American-born internet entrepreneur

Amit Kapur is an American-born internet entrepreneur. He is currently the co-founder and CEO of WhoCo, a technology company focused on hiring and recruiting. He is best known as co-founder of technology start-up Gravity and as the former chief operating officer at MySpace.

==Early life and education==
Kapur grew up in Huron, South Dakota. He graduated with a bachelor's degree in mechanical engineering from Stanford University.

==Career==
After graduation, Kapur worked at NBC Universal in its planning and digital strategy department.
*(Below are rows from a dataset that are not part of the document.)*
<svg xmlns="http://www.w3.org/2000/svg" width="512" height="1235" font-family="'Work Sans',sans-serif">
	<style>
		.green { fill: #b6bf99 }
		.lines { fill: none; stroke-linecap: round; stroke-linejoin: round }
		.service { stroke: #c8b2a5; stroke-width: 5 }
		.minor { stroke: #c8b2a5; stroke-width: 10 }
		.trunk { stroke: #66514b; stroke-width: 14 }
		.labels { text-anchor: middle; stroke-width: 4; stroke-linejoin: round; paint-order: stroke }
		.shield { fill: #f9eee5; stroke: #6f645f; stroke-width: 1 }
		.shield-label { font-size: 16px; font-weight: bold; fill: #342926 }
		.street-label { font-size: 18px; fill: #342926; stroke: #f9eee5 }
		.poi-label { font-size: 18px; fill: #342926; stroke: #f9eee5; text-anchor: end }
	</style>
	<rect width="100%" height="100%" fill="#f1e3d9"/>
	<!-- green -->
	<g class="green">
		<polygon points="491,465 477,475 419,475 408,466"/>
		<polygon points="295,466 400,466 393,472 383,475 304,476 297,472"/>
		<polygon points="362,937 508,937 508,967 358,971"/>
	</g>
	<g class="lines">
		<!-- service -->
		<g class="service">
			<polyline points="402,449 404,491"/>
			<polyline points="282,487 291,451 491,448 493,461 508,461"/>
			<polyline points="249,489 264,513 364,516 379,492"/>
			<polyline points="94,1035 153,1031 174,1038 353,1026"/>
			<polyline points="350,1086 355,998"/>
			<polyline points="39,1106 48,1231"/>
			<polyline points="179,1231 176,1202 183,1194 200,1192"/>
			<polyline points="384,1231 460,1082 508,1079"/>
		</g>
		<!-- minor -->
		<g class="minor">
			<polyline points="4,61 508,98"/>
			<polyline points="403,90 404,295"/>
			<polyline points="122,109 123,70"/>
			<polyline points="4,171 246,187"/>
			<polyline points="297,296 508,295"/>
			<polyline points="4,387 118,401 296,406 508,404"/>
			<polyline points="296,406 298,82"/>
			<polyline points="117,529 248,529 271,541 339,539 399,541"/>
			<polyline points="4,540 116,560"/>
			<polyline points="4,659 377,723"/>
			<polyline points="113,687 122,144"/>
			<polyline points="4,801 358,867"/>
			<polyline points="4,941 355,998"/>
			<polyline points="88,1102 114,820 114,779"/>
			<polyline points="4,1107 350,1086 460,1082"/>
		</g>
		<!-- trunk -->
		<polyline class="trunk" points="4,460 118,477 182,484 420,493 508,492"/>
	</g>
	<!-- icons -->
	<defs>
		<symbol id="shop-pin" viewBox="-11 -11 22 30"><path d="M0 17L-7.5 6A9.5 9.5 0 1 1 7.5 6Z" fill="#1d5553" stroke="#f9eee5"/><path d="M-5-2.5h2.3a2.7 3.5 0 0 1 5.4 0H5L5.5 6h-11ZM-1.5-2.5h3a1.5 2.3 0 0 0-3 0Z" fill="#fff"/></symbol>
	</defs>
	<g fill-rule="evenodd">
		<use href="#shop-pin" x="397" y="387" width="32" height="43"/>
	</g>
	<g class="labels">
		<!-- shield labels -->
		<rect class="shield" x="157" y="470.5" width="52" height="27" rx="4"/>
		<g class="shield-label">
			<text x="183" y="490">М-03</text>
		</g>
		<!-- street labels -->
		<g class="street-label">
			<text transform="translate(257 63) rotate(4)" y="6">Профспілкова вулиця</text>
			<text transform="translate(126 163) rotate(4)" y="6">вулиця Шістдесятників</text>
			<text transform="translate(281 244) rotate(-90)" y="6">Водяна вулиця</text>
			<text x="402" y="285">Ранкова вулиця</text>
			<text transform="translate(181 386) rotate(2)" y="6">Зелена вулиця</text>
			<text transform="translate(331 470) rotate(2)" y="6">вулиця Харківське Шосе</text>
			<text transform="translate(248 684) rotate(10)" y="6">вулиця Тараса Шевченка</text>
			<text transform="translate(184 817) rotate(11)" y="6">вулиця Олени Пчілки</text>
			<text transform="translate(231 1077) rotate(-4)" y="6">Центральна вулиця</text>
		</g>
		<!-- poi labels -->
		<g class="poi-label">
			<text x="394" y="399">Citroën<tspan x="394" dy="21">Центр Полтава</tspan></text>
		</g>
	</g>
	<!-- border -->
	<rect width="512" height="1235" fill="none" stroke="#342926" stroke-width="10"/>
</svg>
Kapur joined MySpace in 2005 and was in charge of the development of MySpace Music and MySpace mobile. He was named chief operating officer of the company in January 2008.

In 2009, Kapur along with 2 other MySpace employees, Jim Benedetto and Steve Pearman, left the company to found Santa Monica-based Gravity. They raised $10 million in Series A funding in May 2009 and another $10.6 million in Series B funding in October 2012.

Gravity was acquired by AOL in January 2014. After the acquisition, Kapur was named President of AOL's publisher platform where he remained until 2017.

In early 2019, Kapur co-founded Santa Monica-based WhoCo, a technology startup focused on hiring and recruiting, alongside former Google and AOL executive Tim Armstrong.